Brougher made her lawsuit against her former employer public in August in a blogpost titled The Pinterest Paradox: Cupcakes and Toxicity, in which she wrote that though 70% of Pinterest’s users are women, the company is “steered by men with little input from female executives.”
“Pinterest’s female executives, even at the highest levels, are marginalized, excluded and silenced,” she said.
After the initial complaints from Ozoma and Banks, a group of Pinterest shareholders filed a lawsuit against executives at the company including the CEO, Ben Silbermann, alleging they enabled a culture of discrimination. The complaint also alleged that culture of discrimination that has harmed Pinterest’s reputation and its bottom line. It alleged Silbermann failed to act on complaints.
“He repeatedly placed himself before the company, surrounding himself with yes-men and marginalizing women who dared to challenge Pinterest’s White, male leadership clique,” the suit reads. That case is set to be heard in 2021.
A spokeswoman for Pinterest said the company does not share details about specific employee situations “out of respect for the privacy of those involved”. She said Pinterest issued an independent review of its workplace culture five months ago, which concluded this week.
That board recommended Pinterest require unconscious bias training for every employee, provide more transparency and standardization around roles and their requirements to ensure diverse candidates are not under promoted, and create a centralized team to investigate workplace concerns.
We need representation in tech that reflects the actual demographics of our country
Aerica Shimizu Banks
In response to diversity concerns, the company has “added diversity” to its board of directors by promoting several people of color, and “revamped and expanded” inclusion training for employees. The company also announced a partnership with the NAACP to form an Inclusion Advisory Council.

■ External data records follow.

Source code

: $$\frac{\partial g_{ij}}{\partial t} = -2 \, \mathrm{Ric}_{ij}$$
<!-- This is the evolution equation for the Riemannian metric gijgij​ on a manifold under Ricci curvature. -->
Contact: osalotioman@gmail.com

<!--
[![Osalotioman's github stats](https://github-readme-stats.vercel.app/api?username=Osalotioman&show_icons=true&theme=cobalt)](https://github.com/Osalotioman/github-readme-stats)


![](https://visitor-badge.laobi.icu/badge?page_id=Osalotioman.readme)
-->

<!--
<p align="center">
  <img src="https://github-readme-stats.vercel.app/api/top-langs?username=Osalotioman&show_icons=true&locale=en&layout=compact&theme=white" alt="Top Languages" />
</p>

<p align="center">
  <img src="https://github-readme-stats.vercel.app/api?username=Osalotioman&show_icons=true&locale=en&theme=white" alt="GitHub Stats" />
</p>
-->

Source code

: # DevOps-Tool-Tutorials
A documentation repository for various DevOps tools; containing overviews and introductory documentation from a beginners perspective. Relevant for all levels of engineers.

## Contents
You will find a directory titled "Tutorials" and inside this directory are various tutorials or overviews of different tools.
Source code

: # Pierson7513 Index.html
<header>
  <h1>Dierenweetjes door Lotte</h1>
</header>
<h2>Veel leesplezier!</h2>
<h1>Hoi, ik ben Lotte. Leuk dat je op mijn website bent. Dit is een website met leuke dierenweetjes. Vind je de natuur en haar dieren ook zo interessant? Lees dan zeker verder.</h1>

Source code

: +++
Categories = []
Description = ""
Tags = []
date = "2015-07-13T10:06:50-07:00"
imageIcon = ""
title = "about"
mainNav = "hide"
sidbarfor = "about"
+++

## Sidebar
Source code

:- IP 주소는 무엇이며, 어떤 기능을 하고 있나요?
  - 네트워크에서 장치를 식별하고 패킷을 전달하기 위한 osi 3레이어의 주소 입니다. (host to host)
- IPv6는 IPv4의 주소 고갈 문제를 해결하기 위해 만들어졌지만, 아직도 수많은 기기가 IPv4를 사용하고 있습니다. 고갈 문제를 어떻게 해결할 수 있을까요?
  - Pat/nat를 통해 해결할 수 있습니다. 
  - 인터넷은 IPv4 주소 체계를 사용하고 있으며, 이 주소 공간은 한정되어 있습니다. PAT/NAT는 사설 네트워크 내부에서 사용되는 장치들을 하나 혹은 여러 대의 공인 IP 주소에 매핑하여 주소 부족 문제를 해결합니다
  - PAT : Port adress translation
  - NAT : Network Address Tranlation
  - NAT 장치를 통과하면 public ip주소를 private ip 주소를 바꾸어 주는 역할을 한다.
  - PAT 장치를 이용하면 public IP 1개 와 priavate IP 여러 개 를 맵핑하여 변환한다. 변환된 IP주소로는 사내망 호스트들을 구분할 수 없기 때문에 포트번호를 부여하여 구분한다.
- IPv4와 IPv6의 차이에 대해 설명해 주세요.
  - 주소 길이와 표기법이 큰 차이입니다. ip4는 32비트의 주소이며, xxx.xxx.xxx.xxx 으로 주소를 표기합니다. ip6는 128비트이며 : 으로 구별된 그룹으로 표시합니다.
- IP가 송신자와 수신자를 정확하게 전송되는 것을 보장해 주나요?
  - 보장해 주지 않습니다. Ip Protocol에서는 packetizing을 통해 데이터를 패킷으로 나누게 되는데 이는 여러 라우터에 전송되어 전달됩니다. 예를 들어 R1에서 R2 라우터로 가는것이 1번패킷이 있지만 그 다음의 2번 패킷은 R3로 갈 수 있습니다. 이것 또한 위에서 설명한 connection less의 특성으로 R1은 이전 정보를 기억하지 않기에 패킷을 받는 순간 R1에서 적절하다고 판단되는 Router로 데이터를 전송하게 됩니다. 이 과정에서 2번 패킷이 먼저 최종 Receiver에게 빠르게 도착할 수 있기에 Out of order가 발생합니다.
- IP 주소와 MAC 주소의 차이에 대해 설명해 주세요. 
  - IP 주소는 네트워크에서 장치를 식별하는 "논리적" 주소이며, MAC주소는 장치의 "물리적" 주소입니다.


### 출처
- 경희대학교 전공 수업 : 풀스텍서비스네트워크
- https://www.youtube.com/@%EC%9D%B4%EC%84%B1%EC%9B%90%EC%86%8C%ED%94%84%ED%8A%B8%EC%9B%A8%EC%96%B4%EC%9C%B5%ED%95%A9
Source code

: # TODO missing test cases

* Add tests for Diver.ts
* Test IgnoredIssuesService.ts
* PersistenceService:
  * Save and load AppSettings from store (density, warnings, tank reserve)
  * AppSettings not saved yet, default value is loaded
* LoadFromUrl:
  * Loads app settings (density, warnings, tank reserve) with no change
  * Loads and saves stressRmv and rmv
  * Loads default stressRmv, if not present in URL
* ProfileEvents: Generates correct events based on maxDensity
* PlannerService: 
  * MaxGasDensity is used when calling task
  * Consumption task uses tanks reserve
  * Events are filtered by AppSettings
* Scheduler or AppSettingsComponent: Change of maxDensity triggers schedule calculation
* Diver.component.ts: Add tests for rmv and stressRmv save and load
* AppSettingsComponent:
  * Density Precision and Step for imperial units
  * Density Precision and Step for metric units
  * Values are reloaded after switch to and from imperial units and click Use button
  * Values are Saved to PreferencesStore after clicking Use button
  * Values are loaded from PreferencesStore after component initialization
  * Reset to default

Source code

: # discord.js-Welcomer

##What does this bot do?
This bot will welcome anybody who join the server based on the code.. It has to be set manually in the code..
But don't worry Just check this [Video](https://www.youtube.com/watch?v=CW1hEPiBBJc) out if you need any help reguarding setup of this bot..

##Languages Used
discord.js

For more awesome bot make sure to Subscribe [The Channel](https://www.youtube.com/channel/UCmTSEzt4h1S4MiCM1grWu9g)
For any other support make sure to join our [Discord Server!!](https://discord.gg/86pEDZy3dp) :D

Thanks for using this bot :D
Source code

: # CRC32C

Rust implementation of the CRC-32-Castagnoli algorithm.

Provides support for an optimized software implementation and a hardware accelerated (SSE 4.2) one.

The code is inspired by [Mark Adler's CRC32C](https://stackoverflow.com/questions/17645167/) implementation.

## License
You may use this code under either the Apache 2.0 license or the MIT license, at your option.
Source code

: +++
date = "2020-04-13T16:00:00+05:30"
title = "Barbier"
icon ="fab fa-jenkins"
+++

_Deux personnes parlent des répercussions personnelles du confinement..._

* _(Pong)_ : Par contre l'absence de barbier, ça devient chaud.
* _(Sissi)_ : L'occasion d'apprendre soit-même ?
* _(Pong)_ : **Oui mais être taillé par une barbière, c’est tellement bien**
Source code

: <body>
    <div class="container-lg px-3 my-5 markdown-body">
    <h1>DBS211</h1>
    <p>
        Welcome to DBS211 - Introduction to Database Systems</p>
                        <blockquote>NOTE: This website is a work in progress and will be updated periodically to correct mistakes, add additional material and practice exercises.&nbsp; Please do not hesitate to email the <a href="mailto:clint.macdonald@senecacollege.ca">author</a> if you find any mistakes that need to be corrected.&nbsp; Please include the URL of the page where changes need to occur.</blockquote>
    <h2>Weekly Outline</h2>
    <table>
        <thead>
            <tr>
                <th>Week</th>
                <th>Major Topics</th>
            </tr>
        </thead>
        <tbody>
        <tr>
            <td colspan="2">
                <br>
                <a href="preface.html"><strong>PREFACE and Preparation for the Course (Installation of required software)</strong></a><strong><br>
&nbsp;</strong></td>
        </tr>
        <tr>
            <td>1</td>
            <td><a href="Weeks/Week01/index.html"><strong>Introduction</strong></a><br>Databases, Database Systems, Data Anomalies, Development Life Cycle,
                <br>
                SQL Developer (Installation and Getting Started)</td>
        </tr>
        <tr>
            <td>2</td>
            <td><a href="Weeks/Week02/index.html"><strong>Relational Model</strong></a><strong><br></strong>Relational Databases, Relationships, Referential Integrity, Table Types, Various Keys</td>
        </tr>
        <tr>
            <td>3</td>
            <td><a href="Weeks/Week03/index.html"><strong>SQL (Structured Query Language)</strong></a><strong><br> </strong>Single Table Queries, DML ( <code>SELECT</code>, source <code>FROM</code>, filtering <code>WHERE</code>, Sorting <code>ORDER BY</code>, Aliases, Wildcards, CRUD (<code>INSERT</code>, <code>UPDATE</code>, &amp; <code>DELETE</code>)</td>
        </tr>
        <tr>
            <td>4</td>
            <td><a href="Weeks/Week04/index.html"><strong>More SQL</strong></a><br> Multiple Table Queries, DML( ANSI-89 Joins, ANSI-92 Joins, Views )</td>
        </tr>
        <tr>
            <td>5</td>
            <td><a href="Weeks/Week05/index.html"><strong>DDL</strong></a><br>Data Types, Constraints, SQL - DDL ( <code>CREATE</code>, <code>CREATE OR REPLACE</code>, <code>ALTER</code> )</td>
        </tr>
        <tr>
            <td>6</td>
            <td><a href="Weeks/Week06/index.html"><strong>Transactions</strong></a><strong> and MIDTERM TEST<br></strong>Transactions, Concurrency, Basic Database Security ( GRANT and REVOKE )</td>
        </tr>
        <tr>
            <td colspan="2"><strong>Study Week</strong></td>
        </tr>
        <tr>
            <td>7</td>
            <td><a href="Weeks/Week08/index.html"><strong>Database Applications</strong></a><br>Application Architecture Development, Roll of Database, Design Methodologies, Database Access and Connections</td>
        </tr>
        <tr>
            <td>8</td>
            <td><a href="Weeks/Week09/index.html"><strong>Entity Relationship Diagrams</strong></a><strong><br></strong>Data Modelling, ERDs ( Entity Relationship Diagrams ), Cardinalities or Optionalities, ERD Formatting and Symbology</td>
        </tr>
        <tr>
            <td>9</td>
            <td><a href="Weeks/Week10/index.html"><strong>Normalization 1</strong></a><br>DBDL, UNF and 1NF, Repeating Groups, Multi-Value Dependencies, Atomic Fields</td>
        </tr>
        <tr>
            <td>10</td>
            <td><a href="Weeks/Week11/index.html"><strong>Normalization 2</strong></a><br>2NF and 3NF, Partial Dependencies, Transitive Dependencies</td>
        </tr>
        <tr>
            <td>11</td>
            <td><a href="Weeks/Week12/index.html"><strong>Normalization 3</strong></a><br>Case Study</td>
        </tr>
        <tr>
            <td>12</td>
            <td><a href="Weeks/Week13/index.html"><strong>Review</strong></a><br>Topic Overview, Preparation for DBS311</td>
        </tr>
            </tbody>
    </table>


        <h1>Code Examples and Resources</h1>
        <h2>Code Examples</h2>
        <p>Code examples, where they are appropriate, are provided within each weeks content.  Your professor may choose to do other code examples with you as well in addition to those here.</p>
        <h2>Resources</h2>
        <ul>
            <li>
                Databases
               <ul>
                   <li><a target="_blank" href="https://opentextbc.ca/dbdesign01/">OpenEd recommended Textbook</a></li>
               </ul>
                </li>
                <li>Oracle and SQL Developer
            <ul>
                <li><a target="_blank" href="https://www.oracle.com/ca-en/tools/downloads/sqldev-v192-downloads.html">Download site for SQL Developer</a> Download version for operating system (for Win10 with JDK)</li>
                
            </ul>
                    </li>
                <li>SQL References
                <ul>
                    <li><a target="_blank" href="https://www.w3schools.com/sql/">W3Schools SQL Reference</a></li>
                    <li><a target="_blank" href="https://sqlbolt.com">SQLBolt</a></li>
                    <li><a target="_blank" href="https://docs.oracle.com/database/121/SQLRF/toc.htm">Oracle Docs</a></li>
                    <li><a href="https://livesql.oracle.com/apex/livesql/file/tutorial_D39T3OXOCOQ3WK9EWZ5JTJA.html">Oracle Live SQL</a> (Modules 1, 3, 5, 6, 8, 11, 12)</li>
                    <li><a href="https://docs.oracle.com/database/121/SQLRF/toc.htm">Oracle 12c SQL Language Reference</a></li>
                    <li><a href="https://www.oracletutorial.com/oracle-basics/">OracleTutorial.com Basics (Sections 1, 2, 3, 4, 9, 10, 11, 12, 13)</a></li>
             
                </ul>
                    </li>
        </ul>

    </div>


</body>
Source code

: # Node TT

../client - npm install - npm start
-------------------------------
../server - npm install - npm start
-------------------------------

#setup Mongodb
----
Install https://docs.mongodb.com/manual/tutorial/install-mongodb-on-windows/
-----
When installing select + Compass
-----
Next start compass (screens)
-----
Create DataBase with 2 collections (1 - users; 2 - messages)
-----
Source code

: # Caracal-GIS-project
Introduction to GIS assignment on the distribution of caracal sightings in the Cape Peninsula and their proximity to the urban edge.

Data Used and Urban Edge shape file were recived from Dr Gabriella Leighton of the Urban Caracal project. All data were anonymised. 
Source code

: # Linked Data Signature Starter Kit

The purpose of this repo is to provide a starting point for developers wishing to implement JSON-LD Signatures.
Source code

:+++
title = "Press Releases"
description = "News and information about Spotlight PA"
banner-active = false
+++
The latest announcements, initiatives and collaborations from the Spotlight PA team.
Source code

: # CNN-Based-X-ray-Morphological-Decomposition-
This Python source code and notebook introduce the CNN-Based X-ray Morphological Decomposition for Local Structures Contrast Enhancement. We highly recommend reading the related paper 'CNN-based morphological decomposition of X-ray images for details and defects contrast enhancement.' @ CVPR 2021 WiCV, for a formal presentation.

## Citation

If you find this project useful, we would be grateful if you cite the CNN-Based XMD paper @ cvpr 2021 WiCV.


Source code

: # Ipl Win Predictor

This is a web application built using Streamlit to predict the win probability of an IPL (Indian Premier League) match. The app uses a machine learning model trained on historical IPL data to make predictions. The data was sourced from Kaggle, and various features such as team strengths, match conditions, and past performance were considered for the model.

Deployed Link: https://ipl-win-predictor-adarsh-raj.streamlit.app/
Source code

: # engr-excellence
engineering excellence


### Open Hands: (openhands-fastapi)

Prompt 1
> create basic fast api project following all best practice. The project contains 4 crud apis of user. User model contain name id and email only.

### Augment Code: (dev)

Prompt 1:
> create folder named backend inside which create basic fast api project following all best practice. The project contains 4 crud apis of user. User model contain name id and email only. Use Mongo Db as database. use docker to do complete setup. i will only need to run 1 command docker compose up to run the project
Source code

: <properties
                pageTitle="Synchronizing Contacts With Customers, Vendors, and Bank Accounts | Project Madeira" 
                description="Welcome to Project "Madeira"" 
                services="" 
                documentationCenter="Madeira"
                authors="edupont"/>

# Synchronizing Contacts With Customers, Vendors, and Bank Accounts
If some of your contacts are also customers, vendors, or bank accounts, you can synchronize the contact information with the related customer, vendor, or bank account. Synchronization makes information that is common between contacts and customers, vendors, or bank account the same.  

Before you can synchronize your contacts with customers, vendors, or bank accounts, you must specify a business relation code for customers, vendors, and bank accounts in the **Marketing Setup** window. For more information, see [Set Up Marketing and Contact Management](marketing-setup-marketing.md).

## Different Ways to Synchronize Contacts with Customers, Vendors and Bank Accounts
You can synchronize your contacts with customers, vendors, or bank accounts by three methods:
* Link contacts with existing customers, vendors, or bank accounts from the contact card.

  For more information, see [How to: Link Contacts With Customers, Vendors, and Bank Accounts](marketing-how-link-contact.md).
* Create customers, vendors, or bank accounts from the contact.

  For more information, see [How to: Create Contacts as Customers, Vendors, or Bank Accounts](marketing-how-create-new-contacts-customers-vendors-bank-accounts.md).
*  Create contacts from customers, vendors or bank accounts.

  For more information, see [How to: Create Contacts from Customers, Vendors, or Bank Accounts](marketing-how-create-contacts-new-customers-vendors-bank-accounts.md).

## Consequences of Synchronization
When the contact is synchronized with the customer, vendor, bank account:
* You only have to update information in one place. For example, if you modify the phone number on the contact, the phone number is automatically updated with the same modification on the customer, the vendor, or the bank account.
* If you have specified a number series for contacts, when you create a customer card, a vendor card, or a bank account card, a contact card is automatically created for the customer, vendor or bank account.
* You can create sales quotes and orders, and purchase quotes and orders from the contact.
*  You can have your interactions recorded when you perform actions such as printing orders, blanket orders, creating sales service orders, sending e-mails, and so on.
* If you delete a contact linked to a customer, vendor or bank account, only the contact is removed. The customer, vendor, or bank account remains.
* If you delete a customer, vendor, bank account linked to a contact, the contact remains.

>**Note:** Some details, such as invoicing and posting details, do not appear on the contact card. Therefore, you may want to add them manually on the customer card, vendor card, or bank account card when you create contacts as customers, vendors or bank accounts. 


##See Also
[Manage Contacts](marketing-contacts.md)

“Pinterest is fully committed to making the changes recommended by the Special Committee of the Board,” the spokeswoman said. “We value our employees and know it’s our responsibility to build a diverse, equitable and inclusive environment for everyone at Pinterest.”
Banks said what she and Ozoma faced at Pinterest has become common for women of color in the tech industry, who are hired to increase diversity and then fired for calling out the very issues they were hired to address. She compared their experience to the controversy that emerged at Google last week when a prominent Black scientist studying the ethics of artificial intelligence said she was fired after the company attempted to suppress her research and she criticized its diversity efforts.
“This is why diversity is not enough,” Banks said. “This is why representation in tech needs to be equitable. It’s not just enough to have one person of color on a board or in the C-suite. We need representation in tech that reflects the actual demographics of our country.”
The issues facing Pinterest come at a time of renewed focus on tech companies, from their diversity problems to their economic power and lack of regulation under review. Google has faced three antitrust lawsuits in a row this fall and Facebook is facing mounting calls to be broken up.
“The era of self-regulation in the tech industry is over,” Banks said. “Now is the time for external forces to come in and manage the industry in a way the industry has refused to do for itself.”